Je l’aidai à décharger les barils. Après quoi, il s’assit sur le rebord de son embarcation, les pieds sur le sentier.
— Comment ça se passe avec M. Arkwright ? me demanda-t-il. On dirait que tu as déjà été blessé ! Il désignait mon oreille pansée.
Je vins m’asseoir à côté de lui et répondis en souriant :
— Vous aviez raison, il mène la vie dure à ses apprentis ! J’ai même failli retourner chez M. Gregory. Mais ça va mieux, maintenant. Et je commence à m’habituer aux chiens.
Il approuva de la tête :
— Il faut du temps pour s’habituer à des bêtes comme celles-ci, ainsi qu’à leur maître. Plus d’un apprenti est reparti à Chipenden, la queue entre les jambes, tu n’es donc pas le premier. Si jamais tu décides de t’en aller, je passe ici tous les mercredis. J’emporte une cargaison de sel jusqu’à Priestown, au bout du canal. À l’allure où je vais, tu n’iras pas plus vite qu’à pied, mais tu économiseras tes jambes, et tu pourras gagner Caster par la route la plus directe. Tu auras même peut-être de la compagnie. J’ai un fils et une fille, qui m’accompagnent de temps à autre.
Je le remerciai de son offre et lui remis ma lettre, ainsi qu’une pièce pour payer l’envoi. Il me promit de la poster à Priestown. Tandis qu’il attelait ses chevaux, je soulevai l’un des barils. Il n’était pas gros, mais fort lourd. J’essayai de le tenir sous mon bras.
— Mets-le sur l’épaule, ça vaudra mieux ! me lança M. Gilbert.
Son conseil s’avéra judicieux. Une fois le baril bien positionné, il n’était pas trop dur à transporter. Il me fallut moins d’une demi-heure pour faire les cinq allers et retours entre le canal et le moulin. Griffe sur mes talons.
Cela fait, Arkwright m’ordonna :
— Va chercher ton cahier, Tom Ward !
J’obéis et le regardai, curieux d’entendre ce qu’il avait à me dire.
— Je veux que tu notes tout ce que je t’ai déjà appris sur Morwène, et ce que tu as retenu de tes lectures. Ces connaissances pourront t’être très utiles. Le temps de la traque approche. Nous possédons son doigt et saurons en faire bon usage.

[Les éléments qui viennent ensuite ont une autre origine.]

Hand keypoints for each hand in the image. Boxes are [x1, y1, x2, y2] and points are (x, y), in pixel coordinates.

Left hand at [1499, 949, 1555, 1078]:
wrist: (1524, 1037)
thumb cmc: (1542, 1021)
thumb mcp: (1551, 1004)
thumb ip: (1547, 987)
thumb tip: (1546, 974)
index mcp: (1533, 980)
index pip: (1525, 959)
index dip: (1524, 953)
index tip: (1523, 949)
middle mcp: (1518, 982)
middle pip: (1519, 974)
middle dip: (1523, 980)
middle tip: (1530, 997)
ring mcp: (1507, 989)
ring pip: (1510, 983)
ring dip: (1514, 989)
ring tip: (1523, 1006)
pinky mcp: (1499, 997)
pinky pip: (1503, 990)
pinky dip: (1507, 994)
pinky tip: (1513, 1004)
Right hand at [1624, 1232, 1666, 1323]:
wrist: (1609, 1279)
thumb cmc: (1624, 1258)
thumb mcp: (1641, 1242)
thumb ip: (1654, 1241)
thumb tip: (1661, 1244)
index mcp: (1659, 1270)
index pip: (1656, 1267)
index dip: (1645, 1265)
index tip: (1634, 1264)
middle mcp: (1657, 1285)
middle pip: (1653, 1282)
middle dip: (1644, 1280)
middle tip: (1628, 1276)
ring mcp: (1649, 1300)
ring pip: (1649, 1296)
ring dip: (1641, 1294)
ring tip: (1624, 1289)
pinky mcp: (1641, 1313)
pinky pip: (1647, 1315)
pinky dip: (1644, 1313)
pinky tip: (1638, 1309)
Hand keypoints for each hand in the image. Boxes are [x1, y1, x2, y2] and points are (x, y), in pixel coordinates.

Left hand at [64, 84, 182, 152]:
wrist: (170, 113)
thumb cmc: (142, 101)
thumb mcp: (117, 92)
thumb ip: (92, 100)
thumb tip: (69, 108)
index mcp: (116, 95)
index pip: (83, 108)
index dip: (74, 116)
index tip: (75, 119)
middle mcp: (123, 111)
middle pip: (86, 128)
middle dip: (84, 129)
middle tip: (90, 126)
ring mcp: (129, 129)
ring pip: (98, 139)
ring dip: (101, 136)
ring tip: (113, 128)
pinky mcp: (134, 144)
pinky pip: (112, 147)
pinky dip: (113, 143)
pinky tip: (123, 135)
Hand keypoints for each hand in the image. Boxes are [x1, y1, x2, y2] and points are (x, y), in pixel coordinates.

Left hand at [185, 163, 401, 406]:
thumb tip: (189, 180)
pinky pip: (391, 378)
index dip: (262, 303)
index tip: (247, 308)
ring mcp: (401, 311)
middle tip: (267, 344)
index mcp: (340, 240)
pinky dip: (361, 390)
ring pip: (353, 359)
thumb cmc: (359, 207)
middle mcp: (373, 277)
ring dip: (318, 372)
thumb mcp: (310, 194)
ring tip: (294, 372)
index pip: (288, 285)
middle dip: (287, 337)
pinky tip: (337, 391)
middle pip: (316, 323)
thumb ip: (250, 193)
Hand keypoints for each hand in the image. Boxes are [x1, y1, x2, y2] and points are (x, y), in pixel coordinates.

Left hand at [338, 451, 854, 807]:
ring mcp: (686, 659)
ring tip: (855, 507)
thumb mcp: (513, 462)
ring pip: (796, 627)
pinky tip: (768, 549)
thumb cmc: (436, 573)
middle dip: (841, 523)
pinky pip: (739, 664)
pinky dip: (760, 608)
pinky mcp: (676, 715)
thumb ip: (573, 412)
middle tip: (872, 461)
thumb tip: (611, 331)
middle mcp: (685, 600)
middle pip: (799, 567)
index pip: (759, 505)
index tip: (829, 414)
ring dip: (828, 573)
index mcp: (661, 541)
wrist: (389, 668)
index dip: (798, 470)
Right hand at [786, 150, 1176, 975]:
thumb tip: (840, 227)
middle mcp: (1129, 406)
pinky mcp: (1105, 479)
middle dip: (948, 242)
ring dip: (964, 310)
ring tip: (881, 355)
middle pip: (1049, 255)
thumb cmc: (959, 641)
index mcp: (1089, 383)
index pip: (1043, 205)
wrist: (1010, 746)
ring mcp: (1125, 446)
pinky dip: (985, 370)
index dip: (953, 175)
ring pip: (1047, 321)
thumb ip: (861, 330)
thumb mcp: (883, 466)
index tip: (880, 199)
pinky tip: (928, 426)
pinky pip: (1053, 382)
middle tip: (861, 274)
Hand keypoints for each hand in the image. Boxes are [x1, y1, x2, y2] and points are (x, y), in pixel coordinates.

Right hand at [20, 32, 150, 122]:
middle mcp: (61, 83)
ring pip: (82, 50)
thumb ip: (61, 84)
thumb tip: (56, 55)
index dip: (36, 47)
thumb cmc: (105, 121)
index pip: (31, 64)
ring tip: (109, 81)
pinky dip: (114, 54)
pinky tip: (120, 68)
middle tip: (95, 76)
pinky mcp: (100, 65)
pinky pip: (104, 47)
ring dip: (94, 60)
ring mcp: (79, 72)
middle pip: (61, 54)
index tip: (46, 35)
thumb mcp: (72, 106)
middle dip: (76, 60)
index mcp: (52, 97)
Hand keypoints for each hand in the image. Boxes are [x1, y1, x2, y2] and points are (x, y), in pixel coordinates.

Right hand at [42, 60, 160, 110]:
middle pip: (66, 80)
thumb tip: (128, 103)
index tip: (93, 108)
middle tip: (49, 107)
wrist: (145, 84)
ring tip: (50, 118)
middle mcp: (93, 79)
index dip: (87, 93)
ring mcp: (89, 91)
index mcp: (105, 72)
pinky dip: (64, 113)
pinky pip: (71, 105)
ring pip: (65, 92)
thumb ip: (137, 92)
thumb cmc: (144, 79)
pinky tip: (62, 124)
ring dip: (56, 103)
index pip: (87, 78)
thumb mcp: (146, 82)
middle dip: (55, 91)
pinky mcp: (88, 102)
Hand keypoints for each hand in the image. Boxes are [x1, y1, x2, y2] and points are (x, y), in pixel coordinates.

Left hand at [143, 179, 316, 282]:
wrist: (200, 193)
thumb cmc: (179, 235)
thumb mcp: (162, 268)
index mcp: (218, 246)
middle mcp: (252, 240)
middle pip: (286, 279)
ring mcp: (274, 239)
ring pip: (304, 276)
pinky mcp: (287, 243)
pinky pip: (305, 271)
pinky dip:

— À quoi va-t-il nous servir ? demandai-je.
— Réfrène ton impatience, tu le sauras bien assez tôt ! Les blessures de la chienne ne semblent pas infectées, et ton oreille n’est pas tombée en lambeaux. Si votre état ne s’est pas aggravé, nous partirons demain pour Cartmel. Nous y apprendrons, j’espère, ce que nous avons besoin de savoir. Auquel cas, nous ne serons pas de retour avant un bon moment. Pas avant que nous ayons définitivement réglé son compte à Morwène.